It was a warm Sunday evening in late April. I got up from my chair, unable to contain my excitement.
I told my roommates the news, made a phone call and sent off a few e-mails. I had just read an article that left me feeling possibly more vindicated than I have in my life.
The article, “”You Walk Wrong”” by Adam Stenbergh in New York Magazine, presented scientific evidence demonstrating that shoes are bad for our feet. And it makes sense. As a scientist quoted in the article said, our feet have evolved over the past four million years precisely to be walked on. They have a couple hundred thousand nerve endings that are there to tell you where and how to walk. Shoes mess with that, changing your gait and how much pressure you put down with each step. Got knee problems? Back problems? Blame your shoes.

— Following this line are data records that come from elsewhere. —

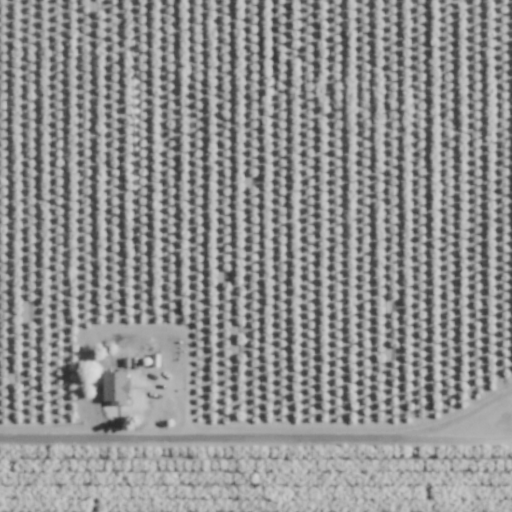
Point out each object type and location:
crop: (254, 204)
building: (111, 385)
building: (115, 386)
road: (303, 432)
crop: (256, 475)
building: (64, 498)
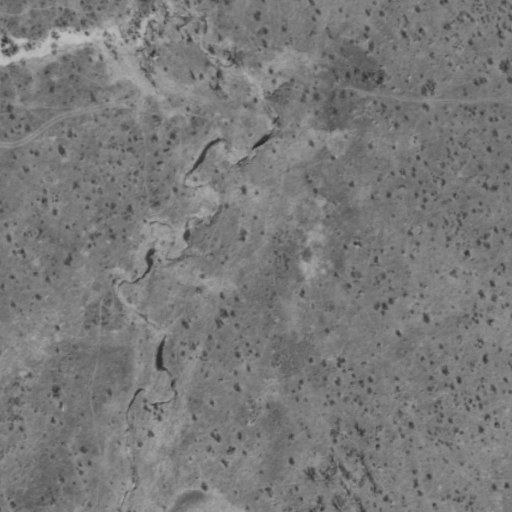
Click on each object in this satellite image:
road: (256, 103)
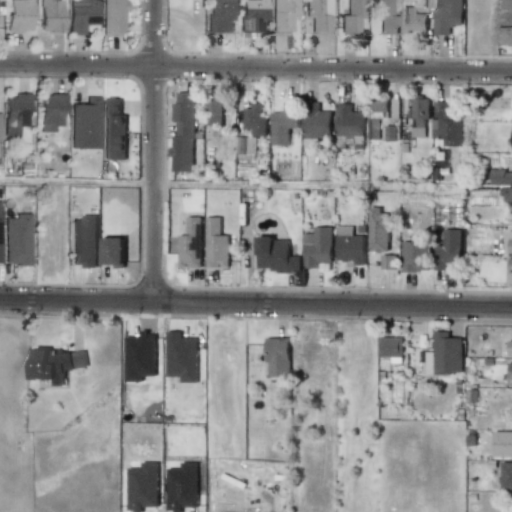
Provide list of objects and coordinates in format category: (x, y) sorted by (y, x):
building: (506, 4)
building: (282, 14)
building: (19, 15)
building: (51, 15)
building: (81, 15)
building: (252, 15)
building: (318, 15)
building: (447, 15)
building: (219, 16)
building: (385, 16)
building: (112, 17)
building: (350, 18)
building: (413, 20)
building: (505, 34)
road: (256, 66)
building: (379, 107)
building: (213, 110)
building: (51, 112)
building: (15, 114)
building: (419, 116)
building: (255, 120)
building: (349, 121)
building: (316, 122)
building: (283, 123)
building: (84, 124)
building: (446, 125)
building: (113, 129)
building: (183, 132)
road: (154, 150)
building: (245, 151)
building: (440, 157)
building: (500, 176)
road: (255, 184)
building: (506, 194)
building: (379, 230)
building: (16, 240)
building: (84, 241)
building: (507, 241)
building: (190, 244)
building: (216, 244)
building: (349, 245)
building: (317, 247)
building: (448, 250)
building: (113, 252)
building: (275, 255)
building: (415, 256)
building: (388, 262)
building: (510, 264)
road: (256, 302)
building: (510, 347)
building: (391, 348)
building: (445, 354)
building: (140, 356)
building: (182, 357)
building: (278, 357)
building: (56, 364)
building: (509, 373)
building: (506, 475)
building: (143, 486)
building: (182, 486)
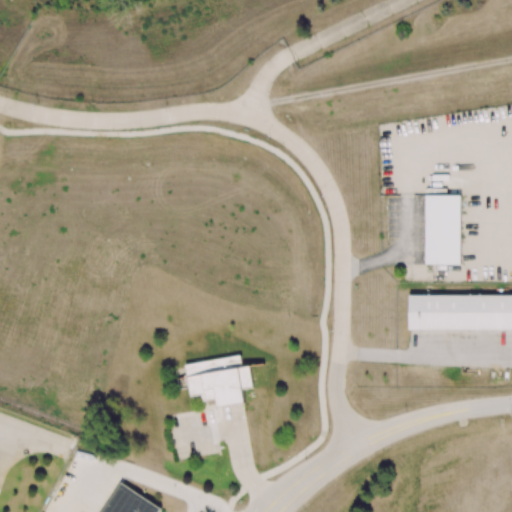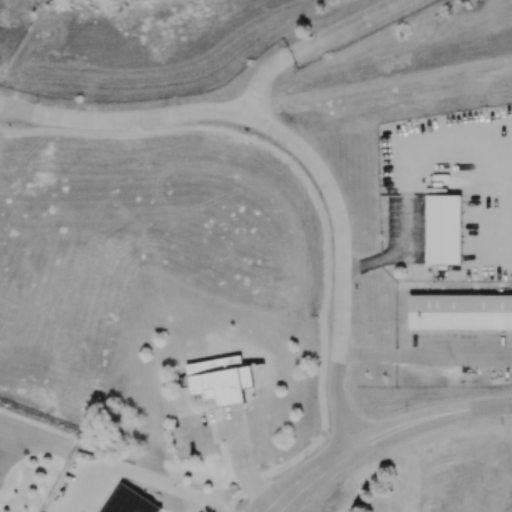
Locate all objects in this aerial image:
road: (311, 43)
road: (122, 121)
road: (319, 208)
building: (443, 229)
road: (342, 261)
building: (460, 311)
road: (422, 355)
building: (219, 379)
building: (219, 379)
flagpole: (217, 415)
road: (433, 417)
railway: (56, 419)
road: (205, 433)
road: (240, 456)
road: (128, 470)
road: (302, 473)
road: (318, 476)
building: (128, 501)
road: (197, 507)
road: (205, 507)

We in the West have the most such problems of anyone in the world. Coincidentally enough, we wear shoes the most, too. Stenbergh likens the development and use of shoes to a war with our feet, and I am inclined to agree.
For years, I have fought my own war with shoes. When I was a little kid, my best friend’s mom would scold me for walking around the corner to their house barefoot. If she or my mom tried to put shoes, or much less suffocating socks on me, I would take them off. Even my flip-flops get flicked off whenever I get to my destination, and I still go barefoot whenever possible. Shoes have simply never felt right. My friends and family have mocked me for years about this quirk, so imagine my satisfaction to find out that I was right all along.
Other perceptive souls have wised up to this war and launched a counteroffensive. A plethora of clubs and outspoken individuals have sprung up advocating everything from barefoot running to barefoot hiking. They seem to be prospering, but moreso in places like Seattle and Washington. Sure, sure – here in Tucson, where you can cook an egg on the sidewalk, belief in shoes might be grounded. All the same, it leads one to wonder what other supposedly helpful or necessary things we may use that don’t actually help us.
Forks and knives are some of the most awkward tools around. We certainly didn’t evolve hands, and especially fingers, for the purposes of using a fork and knife. Think for a moment of your caveman ancestors, Ugg and Grog, standing over you as you dig into a steak. Instead of picking it up, they see you daintily prodding it, cutting it into nice little cubes. Imagine their reaction: confusion, disappointment. It doesn’t make a whole lot of sense.
In this climate, neither do clothes. Sure, when it gets cold, you should grab a sweater (and maybe some of Ugg’s boots), but what about the sweltering heat of May, as we transition into summer? It’s forecast to hit 90 degrees by tomorrow, and in a few weeks it’ll be right up to 110 for those of us sticking around (which, along with everything else, doesn’t make a whole lot of sense). Inevitably, the round of complaints will start again about how hot it is outside. It’s not news to anyone that clothes don’t make us any cooler, but here’s a thought: Why wear them at all? Especially when we start wearing as little in the way of clothing as we do during summertime, it seems like the logical thing to do would be to take it off. You’re not really fooling anybody as to what’s under there anyway, and clothes block sweat from evaporating and keeping you cool. Perhaps if we were that little bit less Puritan, we could take some honest, unembarrassed pleasure in each other’s sweaty, glistening bodies. Maybe we’d even ask each other on a few more dates.
Sigmund Freud, the founder of psychology, theorized that not getting enough would be the downfall of our civilization. Such questions then become relevant, even necessary, when that familiar claim about first dates comes around. After all, if we gave up the many things in our lives that simply don’t make sense, we wouldn’t have to worry about which fork to use.